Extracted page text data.
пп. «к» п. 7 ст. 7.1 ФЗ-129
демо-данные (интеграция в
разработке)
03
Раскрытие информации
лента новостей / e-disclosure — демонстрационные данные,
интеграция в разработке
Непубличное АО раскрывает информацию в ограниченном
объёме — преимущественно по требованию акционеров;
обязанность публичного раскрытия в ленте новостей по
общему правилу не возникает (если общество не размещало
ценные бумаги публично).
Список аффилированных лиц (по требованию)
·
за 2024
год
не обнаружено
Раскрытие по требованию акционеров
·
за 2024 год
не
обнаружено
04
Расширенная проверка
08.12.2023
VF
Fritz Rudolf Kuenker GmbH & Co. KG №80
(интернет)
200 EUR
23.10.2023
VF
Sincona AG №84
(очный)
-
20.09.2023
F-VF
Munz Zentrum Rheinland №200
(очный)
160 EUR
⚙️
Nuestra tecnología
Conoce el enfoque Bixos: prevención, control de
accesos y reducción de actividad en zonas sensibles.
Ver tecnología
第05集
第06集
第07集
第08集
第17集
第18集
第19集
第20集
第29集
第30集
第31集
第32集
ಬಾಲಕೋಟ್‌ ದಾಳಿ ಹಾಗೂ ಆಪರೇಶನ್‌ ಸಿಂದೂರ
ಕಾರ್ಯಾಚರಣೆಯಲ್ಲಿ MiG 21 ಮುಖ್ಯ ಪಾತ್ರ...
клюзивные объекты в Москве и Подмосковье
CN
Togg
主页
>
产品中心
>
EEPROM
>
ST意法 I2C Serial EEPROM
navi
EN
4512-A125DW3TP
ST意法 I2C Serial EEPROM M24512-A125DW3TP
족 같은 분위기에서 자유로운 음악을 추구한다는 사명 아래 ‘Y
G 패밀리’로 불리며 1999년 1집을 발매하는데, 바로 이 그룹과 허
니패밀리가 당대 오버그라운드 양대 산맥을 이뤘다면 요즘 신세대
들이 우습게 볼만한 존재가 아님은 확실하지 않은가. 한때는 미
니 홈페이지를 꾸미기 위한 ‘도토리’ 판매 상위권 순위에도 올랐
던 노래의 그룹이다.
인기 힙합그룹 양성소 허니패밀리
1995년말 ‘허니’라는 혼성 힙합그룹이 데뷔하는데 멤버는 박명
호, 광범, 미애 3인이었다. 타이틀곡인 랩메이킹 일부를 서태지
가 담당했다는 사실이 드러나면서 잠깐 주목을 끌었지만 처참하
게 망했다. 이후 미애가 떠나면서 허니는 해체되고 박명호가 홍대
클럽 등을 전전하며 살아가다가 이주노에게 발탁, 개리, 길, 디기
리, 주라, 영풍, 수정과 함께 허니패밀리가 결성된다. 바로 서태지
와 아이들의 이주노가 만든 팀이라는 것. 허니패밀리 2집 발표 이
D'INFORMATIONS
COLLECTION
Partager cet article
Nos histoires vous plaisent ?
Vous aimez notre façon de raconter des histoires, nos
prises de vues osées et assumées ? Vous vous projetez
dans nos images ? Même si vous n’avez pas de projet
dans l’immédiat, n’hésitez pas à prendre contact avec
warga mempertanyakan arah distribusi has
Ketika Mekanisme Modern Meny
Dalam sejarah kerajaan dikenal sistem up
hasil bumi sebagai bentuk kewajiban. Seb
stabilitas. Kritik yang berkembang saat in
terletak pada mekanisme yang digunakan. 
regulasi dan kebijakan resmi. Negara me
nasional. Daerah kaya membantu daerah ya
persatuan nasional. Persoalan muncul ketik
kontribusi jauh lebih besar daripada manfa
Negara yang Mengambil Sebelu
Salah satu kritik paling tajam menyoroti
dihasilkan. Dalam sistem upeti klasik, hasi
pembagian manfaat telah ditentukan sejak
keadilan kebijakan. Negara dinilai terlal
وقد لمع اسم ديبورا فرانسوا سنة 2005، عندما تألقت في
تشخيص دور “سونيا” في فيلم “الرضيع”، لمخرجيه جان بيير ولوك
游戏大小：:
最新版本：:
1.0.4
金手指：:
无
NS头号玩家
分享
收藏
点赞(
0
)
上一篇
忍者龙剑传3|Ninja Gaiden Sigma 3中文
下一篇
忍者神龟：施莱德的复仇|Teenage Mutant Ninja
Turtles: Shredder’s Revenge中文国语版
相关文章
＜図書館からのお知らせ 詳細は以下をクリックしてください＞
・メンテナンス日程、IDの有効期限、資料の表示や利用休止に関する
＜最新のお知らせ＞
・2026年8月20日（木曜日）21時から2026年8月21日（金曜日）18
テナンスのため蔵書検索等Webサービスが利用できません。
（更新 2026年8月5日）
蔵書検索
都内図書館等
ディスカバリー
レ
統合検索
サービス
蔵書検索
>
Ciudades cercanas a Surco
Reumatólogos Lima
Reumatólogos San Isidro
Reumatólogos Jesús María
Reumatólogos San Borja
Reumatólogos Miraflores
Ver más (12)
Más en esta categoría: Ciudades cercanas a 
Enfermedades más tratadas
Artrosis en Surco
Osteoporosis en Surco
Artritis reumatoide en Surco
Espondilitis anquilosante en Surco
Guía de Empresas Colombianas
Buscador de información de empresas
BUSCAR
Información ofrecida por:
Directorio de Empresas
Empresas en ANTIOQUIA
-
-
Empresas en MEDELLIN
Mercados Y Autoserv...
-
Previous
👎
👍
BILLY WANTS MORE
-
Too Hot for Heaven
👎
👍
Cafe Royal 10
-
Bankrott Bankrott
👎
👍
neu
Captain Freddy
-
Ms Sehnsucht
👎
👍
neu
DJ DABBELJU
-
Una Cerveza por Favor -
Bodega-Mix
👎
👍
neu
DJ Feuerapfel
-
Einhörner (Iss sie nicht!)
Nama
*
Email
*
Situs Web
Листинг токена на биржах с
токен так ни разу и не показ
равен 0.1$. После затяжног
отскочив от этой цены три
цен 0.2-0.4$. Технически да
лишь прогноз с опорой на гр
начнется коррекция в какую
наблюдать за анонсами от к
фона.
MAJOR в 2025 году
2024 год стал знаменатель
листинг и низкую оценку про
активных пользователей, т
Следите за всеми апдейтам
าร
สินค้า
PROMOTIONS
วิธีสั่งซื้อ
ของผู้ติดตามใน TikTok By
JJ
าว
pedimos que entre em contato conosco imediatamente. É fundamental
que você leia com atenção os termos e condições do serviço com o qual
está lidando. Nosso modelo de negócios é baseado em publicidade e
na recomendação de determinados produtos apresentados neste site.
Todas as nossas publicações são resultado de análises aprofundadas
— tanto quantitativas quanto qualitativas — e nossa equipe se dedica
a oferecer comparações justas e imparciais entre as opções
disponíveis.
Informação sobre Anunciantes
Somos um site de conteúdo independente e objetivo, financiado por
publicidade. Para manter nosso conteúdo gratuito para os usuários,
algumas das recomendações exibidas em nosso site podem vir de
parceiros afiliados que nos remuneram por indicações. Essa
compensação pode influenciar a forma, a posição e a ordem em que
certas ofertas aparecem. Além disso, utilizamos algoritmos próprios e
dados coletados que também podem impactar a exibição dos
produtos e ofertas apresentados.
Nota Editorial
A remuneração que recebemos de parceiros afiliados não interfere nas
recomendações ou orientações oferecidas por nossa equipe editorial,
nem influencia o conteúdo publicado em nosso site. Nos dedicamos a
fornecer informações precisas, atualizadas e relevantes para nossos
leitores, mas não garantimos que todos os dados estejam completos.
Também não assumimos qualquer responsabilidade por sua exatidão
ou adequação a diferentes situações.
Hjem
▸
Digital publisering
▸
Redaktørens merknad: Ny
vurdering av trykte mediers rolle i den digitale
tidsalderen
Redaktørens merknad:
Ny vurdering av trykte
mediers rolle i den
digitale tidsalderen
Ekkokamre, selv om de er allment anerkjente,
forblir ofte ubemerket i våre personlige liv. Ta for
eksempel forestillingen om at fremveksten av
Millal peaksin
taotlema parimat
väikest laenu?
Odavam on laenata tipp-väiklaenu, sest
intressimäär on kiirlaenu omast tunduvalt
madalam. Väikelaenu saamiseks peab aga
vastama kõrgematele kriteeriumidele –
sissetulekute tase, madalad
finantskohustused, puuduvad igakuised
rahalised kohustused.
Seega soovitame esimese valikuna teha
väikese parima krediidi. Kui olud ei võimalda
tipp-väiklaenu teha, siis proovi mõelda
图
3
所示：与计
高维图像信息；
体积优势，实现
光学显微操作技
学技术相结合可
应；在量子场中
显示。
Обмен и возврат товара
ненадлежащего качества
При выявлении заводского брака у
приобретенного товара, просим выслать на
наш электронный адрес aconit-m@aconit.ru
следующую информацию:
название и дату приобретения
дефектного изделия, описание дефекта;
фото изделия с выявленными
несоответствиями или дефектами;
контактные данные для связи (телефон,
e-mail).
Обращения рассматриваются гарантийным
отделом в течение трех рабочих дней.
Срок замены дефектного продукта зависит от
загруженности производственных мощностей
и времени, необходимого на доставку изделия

Problem to solve.
Set down, exactly as they stand above, the lines starting with the line with "Conoce el enfoque" and going on through the line with "인기 힙합그룹 양성소 허니패밀리", and no others.

Response for this exercise.
Conoce el enfoque Bixos: prevención, control de
accesos y reducción de actividad en zonas sensibles.
Ver tecnología
第05集
第06集
第07集
第08集
第17集
第18集
第19集
第20集
第29集
第30集
第31集
第32集
ಬಾಲಕೋಟ್‌ ದಾಳಿ ಹಾಗೂ ಆಪರೇಶನ್‌ ಸಿಂದೂರ
ಕಾರ್ಯಾಚರಣೆಯಲ್ಲಿ MiG 21 ಮುಖ್ಯ ಪಾತ್ರ...
клюзивные объекты в Москве и Подмосковье
CN
Togg
主页
>
产品中心
>
EEPROM
>
ST意法 I2C Serial EEPROM
navi
EN
4512-A125DW3TP
ST意法 I2C Serial EEPROM M24512-A125DW3TP
족 같은 분위기에서 자유로운 음악을 추구한다는 사명 아래 ‘Y
G 패밀리’로 불리며 1999년 1집을 발매하는데, 바로 이 그룹과 허
니패밀리가 당대 오버그라운드 양대 산맥을 이뤘다면 요즘 신세대
들이 우습게 볼만한 존재가 아님은 확실하지 않은가. 한때는 미
니 홈페이지를 꾸미기 위한 ‘도토리’ 판매 상위권 순위에도 올랐
던 노래의 그룹이다.
인기 힙합그룹 양성소 허니패밀리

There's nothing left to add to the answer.